METRANS hat große Schritte unternommen, um durch die Verwendung leichterer Güterwagen, umweltfreundlicher Lokomotiven und den Einsatz von „grüner Energie“ umweltfreundlicher zu werden und bietet zusätzlich ein umweltfreundliches Produkt, „HHLA PURE“, an.Was können die Kunden erwarten?

„HHLA Pure“ ist eine große Errungenschaft für den kohlenstoffneutralen Transport.  METRANS hat dieses Projekt für CO₂-freien Transport gemeinsam mit HHLA bereits im Jahr 2020 gestartet.  Seither haben wir die Anzahl der Transportrouten, die unter diesem Programm laufen, systematisch erweitert.  Seit September 2023 sind weitere Verkehrskorridore – Wilhelmshaven, Danzig, Rotterdam, Triest und Rijeka – in das System für nachhaltigen Schienenverkehr integriert worden. 

In einigen entlegenen Regionen der Welt werden bereits autonome Güterzüge eingesetzt.Wie lange wird es Ihrer Meinung nach dauern, bis dies auch in Regionen mit einem dichten Schienennetz funktioniert?

Das klingt alles gut und wir sind uns dieser zukunftsweisenden Versuche durchaus bewusst – aber wir sollten realistisch bleiben. Wir haben bereits über den schlechten Zustand der Infrastruktur gesprochen. Das ETCS (European Train Control System), über das seit langem diskutiert wird, ist immer noch nicht vollständig umgesetzt. Ohne deutliche Verbesserungen der Infrastruktur und eine flächendeckende Einführung von automatisierten Kontrollprozessen ist eine ähnliche Entwicklung in unserer Region nicht möglich. Wir sollten auch die Kosten nicht übersehen. ETCS oder DAC (Digital Automatic Coupling) kosten viel Geld, und diese Kosten müssen zu einem großen Teil von den Eisenbahnverkehrsunternehmen (EVU) getragen werden. Hier kommt die Politik ins Spiel, denn die gesamte EU will eine Veränderung im Verkehrswesen sehen. Aber es ist nicht möglich, mehr Güter auf die Schiene zu bringen, und wenn die Eisenbahnunternehmen immer mehr Kosten tragen müssen, wird der Schienenverkehr seine Wettbewerbsfähigkeit verlieren.

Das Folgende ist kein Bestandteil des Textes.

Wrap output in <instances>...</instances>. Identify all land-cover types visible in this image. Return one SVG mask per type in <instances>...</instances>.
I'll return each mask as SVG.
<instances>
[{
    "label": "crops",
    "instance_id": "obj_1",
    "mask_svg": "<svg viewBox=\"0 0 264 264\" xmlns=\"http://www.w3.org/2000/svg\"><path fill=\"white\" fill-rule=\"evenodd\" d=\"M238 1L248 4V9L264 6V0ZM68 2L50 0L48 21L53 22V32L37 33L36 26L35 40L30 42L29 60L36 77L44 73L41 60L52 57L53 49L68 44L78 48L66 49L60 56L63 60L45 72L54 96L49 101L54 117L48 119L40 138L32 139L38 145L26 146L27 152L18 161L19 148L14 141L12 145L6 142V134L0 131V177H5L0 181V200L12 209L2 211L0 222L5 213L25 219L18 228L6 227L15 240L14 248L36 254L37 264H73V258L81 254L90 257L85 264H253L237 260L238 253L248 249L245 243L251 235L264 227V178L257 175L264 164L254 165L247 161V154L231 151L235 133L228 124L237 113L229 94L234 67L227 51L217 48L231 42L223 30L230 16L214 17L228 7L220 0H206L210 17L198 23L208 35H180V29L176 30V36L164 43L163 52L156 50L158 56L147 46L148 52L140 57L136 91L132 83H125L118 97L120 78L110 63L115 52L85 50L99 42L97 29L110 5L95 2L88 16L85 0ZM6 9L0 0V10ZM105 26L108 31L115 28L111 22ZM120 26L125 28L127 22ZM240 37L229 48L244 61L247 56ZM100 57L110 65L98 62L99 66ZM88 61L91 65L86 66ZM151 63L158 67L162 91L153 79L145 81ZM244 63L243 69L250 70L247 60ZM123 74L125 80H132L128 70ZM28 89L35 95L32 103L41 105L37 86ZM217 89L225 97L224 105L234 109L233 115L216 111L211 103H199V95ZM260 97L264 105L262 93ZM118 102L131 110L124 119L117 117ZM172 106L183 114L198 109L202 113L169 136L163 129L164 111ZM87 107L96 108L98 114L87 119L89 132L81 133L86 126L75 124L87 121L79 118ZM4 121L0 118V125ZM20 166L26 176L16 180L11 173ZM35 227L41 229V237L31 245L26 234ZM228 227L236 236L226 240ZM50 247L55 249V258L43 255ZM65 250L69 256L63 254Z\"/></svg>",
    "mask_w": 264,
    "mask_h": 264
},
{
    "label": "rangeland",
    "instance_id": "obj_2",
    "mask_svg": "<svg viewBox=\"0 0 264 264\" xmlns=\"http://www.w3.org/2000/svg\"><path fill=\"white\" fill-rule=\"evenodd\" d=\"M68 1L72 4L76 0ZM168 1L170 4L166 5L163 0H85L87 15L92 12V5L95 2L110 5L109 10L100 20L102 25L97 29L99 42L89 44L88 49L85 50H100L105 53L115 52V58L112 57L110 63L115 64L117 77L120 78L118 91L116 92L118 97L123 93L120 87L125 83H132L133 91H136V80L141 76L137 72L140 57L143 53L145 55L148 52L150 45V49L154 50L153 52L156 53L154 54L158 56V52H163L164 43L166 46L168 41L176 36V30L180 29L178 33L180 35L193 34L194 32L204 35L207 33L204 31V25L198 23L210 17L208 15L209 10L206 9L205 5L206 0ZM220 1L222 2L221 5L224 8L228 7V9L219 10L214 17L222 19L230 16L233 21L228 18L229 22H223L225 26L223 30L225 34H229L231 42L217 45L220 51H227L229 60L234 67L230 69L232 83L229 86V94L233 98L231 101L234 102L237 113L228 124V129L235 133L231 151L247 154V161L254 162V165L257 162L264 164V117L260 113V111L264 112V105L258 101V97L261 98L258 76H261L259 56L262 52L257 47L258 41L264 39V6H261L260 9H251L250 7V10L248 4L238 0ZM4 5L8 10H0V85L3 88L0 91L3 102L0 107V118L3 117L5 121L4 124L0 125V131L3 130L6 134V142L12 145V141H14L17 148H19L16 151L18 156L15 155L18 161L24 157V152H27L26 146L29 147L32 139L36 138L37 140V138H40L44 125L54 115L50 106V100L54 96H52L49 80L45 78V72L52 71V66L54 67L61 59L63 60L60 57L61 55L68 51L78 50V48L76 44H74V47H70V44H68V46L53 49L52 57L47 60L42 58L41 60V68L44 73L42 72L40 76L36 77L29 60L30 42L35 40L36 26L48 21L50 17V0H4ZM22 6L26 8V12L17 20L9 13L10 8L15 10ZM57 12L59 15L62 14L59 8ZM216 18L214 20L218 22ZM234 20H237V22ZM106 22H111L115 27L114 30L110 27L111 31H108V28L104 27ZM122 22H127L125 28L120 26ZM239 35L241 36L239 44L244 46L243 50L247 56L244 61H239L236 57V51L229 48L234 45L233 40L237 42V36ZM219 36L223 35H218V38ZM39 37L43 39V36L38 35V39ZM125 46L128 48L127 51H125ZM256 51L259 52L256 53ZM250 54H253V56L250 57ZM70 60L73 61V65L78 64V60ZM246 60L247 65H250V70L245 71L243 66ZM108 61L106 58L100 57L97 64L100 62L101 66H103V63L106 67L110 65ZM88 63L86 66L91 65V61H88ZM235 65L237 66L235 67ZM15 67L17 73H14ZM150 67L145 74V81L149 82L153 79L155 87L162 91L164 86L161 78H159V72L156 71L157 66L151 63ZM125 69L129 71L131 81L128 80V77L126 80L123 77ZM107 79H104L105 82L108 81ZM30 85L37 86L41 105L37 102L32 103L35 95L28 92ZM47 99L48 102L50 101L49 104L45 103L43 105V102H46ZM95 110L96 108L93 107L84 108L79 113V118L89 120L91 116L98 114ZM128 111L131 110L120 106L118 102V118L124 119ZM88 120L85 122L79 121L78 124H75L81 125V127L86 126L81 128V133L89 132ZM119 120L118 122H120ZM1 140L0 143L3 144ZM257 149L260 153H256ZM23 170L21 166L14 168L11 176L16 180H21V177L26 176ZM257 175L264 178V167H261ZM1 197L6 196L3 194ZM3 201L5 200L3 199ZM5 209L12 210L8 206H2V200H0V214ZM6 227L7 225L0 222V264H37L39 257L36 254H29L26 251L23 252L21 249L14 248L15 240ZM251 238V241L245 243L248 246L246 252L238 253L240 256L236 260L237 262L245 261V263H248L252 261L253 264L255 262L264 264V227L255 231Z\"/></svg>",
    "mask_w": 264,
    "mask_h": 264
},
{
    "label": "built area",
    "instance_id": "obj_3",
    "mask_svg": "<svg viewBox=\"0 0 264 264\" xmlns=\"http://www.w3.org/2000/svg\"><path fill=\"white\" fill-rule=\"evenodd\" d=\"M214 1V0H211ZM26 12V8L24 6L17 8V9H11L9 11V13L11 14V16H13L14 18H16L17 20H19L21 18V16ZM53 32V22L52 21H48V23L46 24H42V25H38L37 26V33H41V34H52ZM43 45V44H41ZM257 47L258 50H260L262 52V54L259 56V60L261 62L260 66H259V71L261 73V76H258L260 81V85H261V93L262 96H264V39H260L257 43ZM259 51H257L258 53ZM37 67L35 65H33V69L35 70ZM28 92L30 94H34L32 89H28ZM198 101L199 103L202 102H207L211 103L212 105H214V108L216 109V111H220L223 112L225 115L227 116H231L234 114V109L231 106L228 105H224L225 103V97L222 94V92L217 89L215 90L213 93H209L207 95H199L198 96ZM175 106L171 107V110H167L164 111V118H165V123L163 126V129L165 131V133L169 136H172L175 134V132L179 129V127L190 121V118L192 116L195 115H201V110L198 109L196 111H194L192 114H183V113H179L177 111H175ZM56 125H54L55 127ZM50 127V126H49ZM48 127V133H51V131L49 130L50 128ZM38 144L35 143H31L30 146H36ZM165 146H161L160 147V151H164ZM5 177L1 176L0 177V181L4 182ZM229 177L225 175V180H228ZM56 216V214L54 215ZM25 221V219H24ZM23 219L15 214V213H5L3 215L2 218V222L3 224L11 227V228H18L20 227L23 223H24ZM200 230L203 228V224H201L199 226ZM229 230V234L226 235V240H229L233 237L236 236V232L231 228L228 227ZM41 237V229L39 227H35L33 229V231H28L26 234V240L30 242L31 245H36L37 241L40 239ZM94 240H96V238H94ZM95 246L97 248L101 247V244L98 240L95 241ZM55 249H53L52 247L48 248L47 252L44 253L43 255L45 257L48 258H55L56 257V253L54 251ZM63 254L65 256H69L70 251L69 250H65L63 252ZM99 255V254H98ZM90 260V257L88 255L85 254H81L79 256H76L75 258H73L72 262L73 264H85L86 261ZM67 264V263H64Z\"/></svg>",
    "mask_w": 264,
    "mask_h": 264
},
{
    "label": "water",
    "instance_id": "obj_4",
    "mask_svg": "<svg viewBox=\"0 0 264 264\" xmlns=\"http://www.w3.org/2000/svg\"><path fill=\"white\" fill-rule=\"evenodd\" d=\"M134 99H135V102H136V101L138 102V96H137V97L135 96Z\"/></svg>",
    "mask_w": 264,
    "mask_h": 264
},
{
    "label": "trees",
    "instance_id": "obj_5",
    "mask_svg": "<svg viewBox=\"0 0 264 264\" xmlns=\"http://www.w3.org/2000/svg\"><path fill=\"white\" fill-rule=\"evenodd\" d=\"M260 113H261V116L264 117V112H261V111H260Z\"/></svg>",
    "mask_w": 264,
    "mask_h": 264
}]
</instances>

Lagererweiterung in Dunajská Streda

Am Dienstag, 14. November 2023, gab cargo-partner den offiziellen Startschuss für den Bau der dritten Lagerhalle in seinem iLogistics Center in Dunajská Streda. Mit der Erweiterung wird die Lagerkapazität von derzeit 27.600 auf 50.000 Palettenplätze nahezu verdoppelt. Mit der Fertigstellung der neuen Anlage wird cargo-partner 60 bis 70 zusätzliche Arbeitsplätze schaffen.

Das iLogistics Center in Dunajská Streda wurde 2012 eröffnet und seitdem schrittweise erweitert, um der wachsenden Nachfrage nach Logistiklösungen gerecht zu werden. Der bevorstehende Bau der dritten Halle stellt die vierte und letzte Phase des Projekts dar und wird die Lagerkapazität des Logistikkomplexes auf 34.300 m² erhöhen sowie 22.400 Palettenplätze auf 14.600 m² bieten. Hinzu kommt ein baulich abgetrennter Bereich auf 1.500 m², der als staubfreies Lager oder als Arbeitsbereich genutzt werden kann. Die Anlage wird über 22 Laderampen und zwei Einfahrtstore für eine effiziente Be- und Entladung verfügen. Geplant ist auch die Installation einer zweiten KLT-Waschanlage zusätzlich zu der bereits vorhandenen Anlage.

Direkte Verbindung zum Metrans-Terminal

Die direkte Anbindung an das benachbarte Metrans-Bahnterminal ermöglicht eine Zeitersparnis von ein bis zwei Tagen beim Warenumschlag. Dank dieser Anbindung können Container, die per Bahn aus den Häfen Bremerhaven, Hamburg, Koper, Rotterdam, Triest und Istanbul ankommen, direkt im Lager entladen werden, so dass kein LKW-Transport mehr nötig ist. Der Cross-Dock-Bereich verfügt über neun Tore zum Be- und Entladen von Containern sowie ein separates Tor für schwere und übergroße Güter.

Neben dem Lager in Dunajská Streda betreibt cargo-partner auch ein zweites Lager in Bratislava mit einer Kapazität von 14.000 Palettenplätzen auf 8.200 m². cargo-partner ist seit 30 Jahren in der Slowakei tätig und gehört zu den führenden Logistikunternehmen des Landes und beschäftigt derzeit mehr als 200 Angestellte an seinen Standorten in Bratislava, Dunajská Streda, Žilina und Košice.